## Stated task 1
In the passage on IoT deployment challenges below, copy the stretch from "However, in real-world" through "dynamic data streams53." word for word.
## Stated task 2
Recast the paragraph beginning "However, in real-world IoT environments" from the passage on IoT deployment challenges as a short bulleted list that keeps its main facts.
## Stated task 3
Answer these questions about the passage on IoT deployment challenges, one per line:
(a) Under what conditions could the optimized lightweight model's performance degrade?
(b) Which two kinds of attacks are given as coexisting in attack traffic?
(c) What strategy did Gou et al. (2022) propose?

## Document segment
+ + +

However, in real-world IoT environments, device heterogeneity may pose deployment challenges. For instance, variations in computational capabilities across edge nodes could lead to performance degradation of the optimized lightweight model under high-latency or low-bandwidth conditions. This observation is consistent with Ramamoorthi’s (2023) findings on “dynamic adaptation in edge intelligence”52. Additionally, the uneven spatiotemporal distribution of attack traffic—such as the coexistence of bursty DDoS attacks and low-frequency stealth attacks—may impact the stability of feature extraction. To address these dynamic threat environments, online incremental learning mechanisms should be introduced, such as the sliding window strategy proposed by Gou et al. (2022) for processing dynamic data streams53.

+ + +

## Entries provided
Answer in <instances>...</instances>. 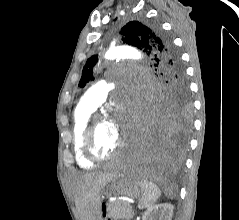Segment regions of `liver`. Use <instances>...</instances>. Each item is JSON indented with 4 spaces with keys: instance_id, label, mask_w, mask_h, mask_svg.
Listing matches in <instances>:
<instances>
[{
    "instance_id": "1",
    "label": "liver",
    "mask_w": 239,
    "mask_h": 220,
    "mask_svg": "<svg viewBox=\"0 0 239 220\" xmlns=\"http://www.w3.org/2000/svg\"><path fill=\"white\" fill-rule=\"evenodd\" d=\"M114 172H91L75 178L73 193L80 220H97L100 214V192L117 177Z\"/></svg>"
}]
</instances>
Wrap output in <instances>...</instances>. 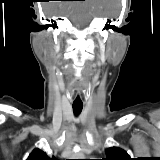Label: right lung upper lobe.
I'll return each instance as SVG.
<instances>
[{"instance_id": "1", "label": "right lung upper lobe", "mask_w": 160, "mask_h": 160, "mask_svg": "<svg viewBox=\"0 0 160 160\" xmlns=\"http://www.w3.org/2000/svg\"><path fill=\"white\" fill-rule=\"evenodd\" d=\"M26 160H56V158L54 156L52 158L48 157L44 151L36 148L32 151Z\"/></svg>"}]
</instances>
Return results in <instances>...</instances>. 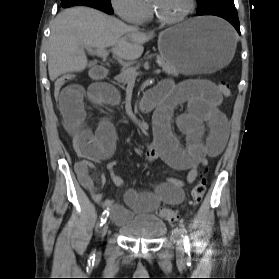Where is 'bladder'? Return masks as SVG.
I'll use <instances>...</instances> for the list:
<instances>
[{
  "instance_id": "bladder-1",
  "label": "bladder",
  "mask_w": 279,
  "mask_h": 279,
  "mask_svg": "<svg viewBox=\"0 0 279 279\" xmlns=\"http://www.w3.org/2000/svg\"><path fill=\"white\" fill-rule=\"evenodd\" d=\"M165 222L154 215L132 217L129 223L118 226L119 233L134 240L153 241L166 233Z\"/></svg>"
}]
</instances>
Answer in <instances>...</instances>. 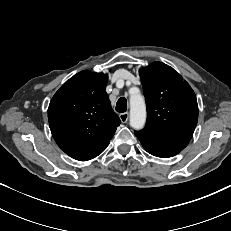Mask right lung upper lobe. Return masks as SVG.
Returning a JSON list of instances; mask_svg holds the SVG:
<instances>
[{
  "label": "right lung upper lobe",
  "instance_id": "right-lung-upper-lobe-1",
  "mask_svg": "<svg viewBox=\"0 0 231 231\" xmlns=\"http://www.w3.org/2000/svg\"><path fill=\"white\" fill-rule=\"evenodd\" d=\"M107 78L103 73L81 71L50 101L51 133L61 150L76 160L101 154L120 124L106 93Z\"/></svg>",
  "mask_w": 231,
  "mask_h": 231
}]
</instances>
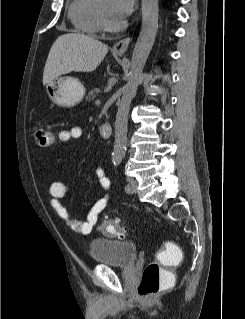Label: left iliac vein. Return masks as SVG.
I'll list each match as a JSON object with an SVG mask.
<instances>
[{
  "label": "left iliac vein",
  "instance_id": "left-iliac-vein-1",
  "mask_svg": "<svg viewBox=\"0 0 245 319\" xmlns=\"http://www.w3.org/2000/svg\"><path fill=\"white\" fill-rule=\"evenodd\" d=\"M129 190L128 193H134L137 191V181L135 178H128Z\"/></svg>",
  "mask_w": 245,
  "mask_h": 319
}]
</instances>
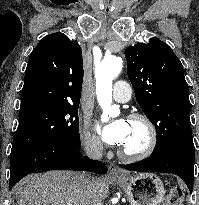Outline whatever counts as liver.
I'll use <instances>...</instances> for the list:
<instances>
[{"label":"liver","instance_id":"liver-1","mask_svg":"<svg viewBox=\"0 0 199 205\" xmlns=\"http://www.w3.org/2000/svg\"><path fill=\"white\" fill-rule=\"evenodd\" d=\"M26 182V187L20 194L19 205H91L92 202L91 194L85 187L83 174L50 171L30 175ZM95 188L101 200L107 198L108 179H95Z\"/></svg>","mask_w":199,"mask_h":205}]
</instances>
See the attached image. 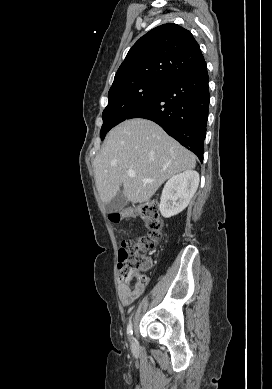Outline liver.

+ + +

## Answer 1
However, in real-world IoT environments, device heterogeneity may pose deployment challenges. For instance, variations in computational capabilities across edge nodes could lead to performance degradation of the optimized lightweight model under high-latency or low-bandwidth conditions. This observation is consistent with Ramamoorthi’s (2023) findings on “dynamic adaptation in edge intelligence”52. Additionally, the uneven spatiotemporal distribution of attack traffic—such as the coexistence of bursty DDoS attacks and low-frequency stealth attacks—may impact the stability of feature extraction. To address these dynamic threat environments, online incremental learning mechanisms should be introduced, such as the sliding window strategy proposed by Gou et al. (2022) for processing dynamic data streams53.

## Answer 2
- Device heterogeneity in real-world IoT environments may make deployment difficult.
- Differences in computational capability across edge nodes could degrade the optimized lightweight model under high-latency or low-bandwidth conditions, in line with Ramamoorthi's (2023) findings on dynamic adaptation in edge intelligence.
- Uneven spatiotemporal distribution of attack traffic, such as bursty DDoS attacks alongside low-frequency stealth attacks, may affect the stability of feature extraction.
- Online incremental learning mechanisms should be introduced for these dynamic threat environments, such as the sliding window strategy of Gou et al. (2022) for dynamic data streams.

## Answer 3
(a) High-latency or low-bandwidth conditions.
(b) Bursty DDoS attacks and low-frequency stealth attacks.
(c) A sliding window strategy for processing dynamic data streams.